In its work with willing land reform communities in some of South Africa’s most biodiverse landscapes, WWF employs a holistic approach that helps to build trust and address community needs.

The undulating grasslands in the northern Drakensberg in KwaZulu-Natal are an iconic part of the South African landscape that often features in glossy tourism brochures.

These mountainous areas are the source of rivers that supply urban dwellers downstream with fresh water, and are havens for wildlife – from tiny plants to iconic bird species like the grey-crowned crane.

It is here, too, that many rural communities eke out a living, often under difficult circumstances.

The Mgundeni community

A 50-kilometre journey from Newcastle towards the town of Utrecht, and then another 60 kilometres beyond, will bring you to the rural Mgundeni community, which owns 1 472 hectares they successfully claimed in 1999.

This community has long had a deep association with WWF.

In 2009, their leader iNkosi Mabaso first signed a voluntary biodiversity stewardship agreement covering 124 hectares. This agreement has since been expanded to 455 hectares, a third of the land, to be incorporated into a protected environment.

And it is a two-way street.

South Africa’s grasslands are rich in unique plant and bird species

South Africa’s grasslands are rich in unique plant and bird species

As the Mgundeni community is largely reliant on cattle farming, WWF has been working on a sustainable cattle-farming initiative, including the development of grazing plans, animal husbandry training, and accessing funds for vaccination and supplementary feed for their cattle. Other capacity-building initiatives have included invasive weed control and fire training.

By joining hands with WWF and others, the Mgundeni community is learning not only to farm responsibly and protect biodiversity, but is moving from subsistence to semi-commercial cattle farming. A landmark moment was when they sold 150 cattle for the first time at an auction in 2018.

Meanwhile down the road…

If you drive another 60 kilometres northeast of the Mgundeni community across more of these rolling hills, you will cross many rivers and wetlands to arrive at the community of Thekwane, whose traditional leader is a woman – iNkosi Shabalala.

This is another of WWF’s more recent land reform and biodiversity stewardship sites. The 755 people who live here, successfully claimed their 875 hectares in 2002.

In 2014, WWF started its first engagement in the area, and arranged a learning exchange with Mgundeni to show what could be done. Last year, the Thekwane community signed a biodiversity agreement with Ezemvelo KZN Wildlife which covers more than half of the land they own.

This community too has a vision for conserving the biological diversity on their property while farming sustainably.

High-lying grasslands are important for water security as they give rise to the rivers that supply many of our towns and cities.

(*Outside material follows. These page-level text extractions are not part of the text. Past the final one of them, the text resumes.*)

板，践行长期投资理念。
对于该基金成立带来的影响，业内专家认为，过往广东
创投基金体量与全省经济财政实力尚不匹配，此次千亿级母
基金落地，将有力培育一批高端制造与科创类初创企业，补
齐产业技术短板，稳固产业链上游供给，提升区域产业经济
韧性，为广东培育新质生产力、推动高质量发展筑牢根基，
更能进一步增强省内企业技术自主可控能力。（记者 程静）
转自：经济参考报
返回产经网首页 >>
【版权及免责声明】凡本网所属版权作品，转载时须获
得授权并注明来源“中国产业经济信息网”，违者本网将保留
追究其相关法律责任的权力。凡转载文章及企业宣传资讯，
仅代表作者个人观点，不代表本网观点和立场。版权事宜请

High-lying grasslands are important for water security as they give rise to the rivers that supply many of our towns and cities.

Stewardship and Visionary Leadership 

Here, the dream is to produce healthy, nutritious food, and cultivate indigenous medicinal plants and trees, while also harvesting the grasses for thatch to help support households.

They plan to implement sustainable veld management with correct burning regimes and alien-plant control.

What WWF has learnt through these projects, is that community development and biodiversity stewardship are inextricably linked. And what the Mgundeni and Thekwane communities have shown, is that almost anything is possible when stewardship and visionary leadership come together.